During the last academic year I was the President of the Southend Enterprise Society. For those who don’t know what an Enterprise Society is, they are societies designed for students to exercise there entrepreneurial abilities and learn more about what it takes to be an entrepreneur. This is done in many forms; from talks and seminars from entrepreneurs and experts to business plan competitions to actually participating in the running of the society itself (keeping members informed, arranging events, helping potential student businesses and so on). As you can see, these are not your average societies! It takes more commitment than usual and leading a society gave me some small insights into what it takes to run your own venture.
‘You’re only as good as the people around you’

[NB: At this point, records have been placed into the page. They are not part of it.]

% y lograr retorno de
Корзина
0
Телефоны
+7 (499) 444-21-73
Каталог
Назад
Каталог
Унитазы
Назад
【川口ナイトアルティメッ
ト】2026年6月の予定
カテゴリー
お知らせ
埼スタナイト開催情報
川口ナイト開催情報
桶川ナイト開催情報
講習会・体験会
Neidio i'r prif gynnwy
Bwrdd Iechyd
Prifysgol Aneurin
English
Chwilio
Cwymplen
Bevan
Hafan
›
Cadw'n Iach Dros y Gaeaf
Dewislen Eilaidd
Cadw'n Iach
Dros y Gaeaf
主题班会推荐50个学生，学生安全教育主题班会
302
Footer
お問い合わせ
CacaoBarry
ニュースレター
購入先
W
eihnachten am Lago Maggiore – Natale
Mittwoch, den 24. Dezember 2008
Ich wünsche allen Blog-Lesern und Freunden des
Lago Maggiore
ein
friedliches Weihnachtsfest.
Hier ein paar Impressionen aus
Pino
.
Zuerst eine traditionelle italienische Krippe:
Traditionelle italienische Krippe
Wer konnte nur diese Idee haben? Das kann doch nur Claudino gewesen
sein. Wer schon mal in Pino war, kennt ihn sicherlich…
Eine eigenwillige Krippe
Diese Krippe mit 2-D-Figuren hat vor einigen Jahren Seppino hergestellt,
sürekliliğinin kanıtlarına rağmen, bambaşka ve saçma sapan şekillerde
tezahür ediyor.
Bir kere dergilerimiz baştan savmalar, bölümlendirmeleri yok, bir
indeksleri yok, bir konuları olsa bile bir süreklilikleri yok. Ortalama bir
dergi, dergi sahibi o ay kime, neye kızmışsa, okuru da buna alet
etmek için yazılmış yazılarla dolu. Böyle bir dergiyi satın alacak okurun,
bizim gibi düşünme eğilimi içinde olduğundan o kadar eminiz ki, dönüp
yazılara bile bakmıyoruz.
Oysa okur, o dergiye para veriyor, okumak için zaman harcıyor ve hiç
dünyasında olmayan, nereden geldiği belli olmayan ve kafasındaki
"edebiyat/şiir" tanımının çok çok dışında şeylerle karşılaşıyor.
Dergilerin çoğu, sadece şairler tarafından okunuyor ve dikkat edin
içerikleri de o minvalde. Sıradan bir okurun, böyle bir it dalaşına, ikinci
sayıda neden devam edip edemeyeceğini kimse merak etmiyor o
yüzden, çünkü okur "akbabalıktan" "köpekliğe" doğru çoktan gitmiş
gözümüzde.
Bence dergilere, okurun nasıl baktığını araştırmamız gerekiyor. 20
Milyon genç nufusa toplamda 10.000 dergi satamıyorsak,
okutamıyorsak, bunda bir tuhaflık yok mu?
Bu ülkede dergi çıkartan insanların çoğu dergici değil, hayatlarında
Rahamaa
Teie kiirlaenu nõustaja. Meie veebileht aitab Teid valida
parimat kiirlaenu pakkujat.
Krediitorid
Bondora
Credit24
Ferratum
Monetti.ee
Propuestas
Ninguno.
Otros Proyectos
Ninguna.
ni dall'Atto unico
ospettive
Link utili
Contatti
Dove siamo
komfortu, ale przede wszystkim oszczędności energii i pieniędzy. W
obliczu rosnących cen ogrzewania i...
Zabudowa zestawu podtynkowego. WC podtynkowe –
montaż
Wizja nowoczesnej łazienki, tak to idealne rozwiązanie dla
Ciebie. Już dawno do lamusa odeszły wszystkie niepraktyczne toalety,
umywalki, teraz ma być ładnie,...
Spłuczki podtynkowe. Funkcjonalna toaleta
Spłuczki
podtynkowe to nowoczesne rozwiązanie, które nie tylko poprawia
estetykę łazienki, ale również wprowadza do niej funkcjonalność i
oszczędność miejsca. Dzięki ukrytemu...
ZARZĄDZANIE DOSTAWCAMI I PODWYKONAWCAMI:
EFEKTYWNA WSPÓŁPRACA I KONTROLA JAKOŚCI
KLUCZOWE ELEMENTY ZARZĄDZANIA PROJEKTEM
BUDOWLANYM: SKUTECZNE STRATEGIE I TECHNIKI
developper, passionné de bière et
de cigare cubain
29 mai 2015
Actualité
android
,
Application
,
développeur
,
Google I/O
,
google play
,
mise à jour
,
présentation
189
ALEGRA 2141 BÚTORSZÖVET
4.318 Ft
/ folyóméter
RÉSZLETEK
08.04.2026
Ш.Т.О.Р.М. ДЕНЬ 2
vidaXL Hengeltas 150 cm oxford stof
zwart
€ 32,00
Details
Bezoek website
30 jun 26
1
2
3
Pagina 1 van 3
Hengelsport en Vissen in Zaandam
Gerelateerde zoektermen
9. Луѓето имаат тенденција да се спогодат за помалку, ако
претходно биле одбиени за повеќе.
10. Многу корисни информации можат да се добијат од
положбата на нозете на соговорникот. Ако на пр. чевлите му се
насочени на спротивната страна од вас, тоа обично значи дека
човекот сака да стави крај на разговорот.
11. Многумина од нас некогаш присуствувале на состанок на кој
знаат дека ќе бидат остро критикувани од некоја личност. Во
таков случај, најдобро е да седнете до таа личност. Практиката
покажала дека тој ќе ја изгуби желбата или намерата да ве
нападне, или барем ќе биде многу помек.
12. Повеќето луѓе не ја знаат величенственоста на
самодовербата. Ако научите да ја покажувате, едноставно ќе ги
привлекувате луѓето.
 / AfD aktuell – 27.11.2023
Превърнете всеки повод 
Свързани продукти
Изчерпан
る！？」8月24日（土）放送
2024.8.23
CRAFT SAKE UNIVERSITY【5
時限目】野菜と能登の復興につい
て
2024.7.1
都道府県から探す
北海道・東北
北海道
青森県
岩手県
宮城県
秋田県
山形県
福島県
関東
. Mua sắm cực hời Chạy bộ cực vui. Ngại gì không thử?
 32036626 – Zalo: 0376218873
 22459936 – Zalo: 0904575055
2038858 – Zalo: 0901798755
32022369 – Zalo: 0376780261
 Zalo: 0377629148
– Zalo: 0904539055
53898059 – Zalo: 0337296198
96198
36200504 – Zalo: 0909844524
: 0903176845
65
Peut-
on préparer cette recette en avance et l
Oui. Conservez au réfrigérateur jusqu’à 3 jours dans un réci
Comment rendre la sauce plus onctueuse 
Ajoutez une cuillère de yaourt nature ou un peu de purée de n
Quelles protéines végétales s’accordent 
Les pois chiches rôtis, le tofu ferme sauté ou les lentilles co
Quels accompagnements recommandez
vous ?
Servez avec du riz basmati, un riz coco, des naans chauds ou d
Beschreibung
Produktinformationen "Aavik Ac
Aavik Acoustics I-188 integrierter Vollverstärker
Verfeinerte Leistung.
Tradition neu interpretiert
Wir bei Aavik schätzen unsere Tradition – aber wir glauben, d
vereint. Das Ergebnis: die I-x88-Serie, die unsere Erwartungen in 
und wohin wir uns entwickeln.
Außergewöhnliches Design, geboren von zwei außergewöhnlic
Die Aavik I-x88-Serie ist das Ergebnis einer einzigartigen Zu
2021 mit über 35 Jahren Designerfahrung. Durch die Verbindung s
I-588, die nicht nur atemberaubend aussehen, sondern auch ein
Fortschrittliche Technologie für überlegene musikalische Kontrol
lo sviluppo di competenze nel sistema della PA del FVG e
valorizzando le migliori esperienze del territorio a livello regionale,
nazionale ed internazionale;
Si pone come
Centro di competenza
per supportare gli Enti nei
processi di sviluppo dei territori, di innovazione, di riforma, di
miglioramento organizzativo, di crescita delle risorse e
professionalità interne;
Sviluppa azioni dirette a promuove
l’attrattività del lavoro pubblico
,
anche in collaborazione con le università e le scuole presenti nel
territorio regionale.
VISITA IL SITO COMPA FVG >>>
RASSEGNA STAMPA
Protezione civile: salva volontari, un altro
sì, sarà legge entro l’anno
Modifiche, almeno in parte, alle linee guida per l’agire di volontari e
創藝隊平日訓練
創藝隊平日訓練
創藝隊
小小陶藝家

Whenever I heard that I used to think it was a tired cliché. It always happened at award ceremonies and the like – the winner thanks the whole team and says that he couldn’t have done it without them. I had never really been a leader before but I realised how important it is to have the right people and to get them working. One thing that makes it extra hard in an Enterprise society is that it is essentially volunteer work – nobody is getting paid so finding reliable people was very hard. However those that took leading roles never let me or the society down. In fact, there was another lesson for me to learn here. Don’t try and do everything! I realise now how hard it is for an entrepreneur to cede control but it’s essential if growth is the objective.
Know your customers
Seems like a relatively obvious insight – the customer (students in this case) are the people who the business is essentially for therefore it would make sense to know what they want and how they want it. However sometimes you can get so wrapped up in new ideas you have or making it something that you would be proud of that you forget the end user. For example, I brought down a speaker that I certainly enjoyed hearing but they may not have connected with students as much. Also the way we contacted students changed, from email to text. Having the customer in mind for most of the processes is certainly something I will carry forward with me.
It’s not what you know
Another cliché for you! I’m sure you already know how important this is but it’s interesting to see how this plays out when you’re leading a ‘business’. The contacts that we we’re able to make within the University and outside have enabled us to do some special things such as go to Germany and invite some great speakers to the society. It was purely when we got out about in the local community that we we’re able to meet politicians, teachers, entrepreneurs and so on and this enabled us to expand our membership and gain publicity for the things we we’re doing.
Never give up!
The simplest lessons are usually the best ones and this was certainly it for me. Though I am proud of what I did and the society as a whole achieved, we could have done more. Yes we had classes and exams but we didn’t finish the year like I wanted to. Certain circumstances prevented us from finishing on our big event but as I stated it is all lessons. I admire all the entrepreneurs on this website and beyond for their grit and staying power in the hard times. This is what makes the entrepreneur. I was aware of this before but like they say experience is the best teacher and it taught me some valuable lessons in the world of entrepreneurship this year.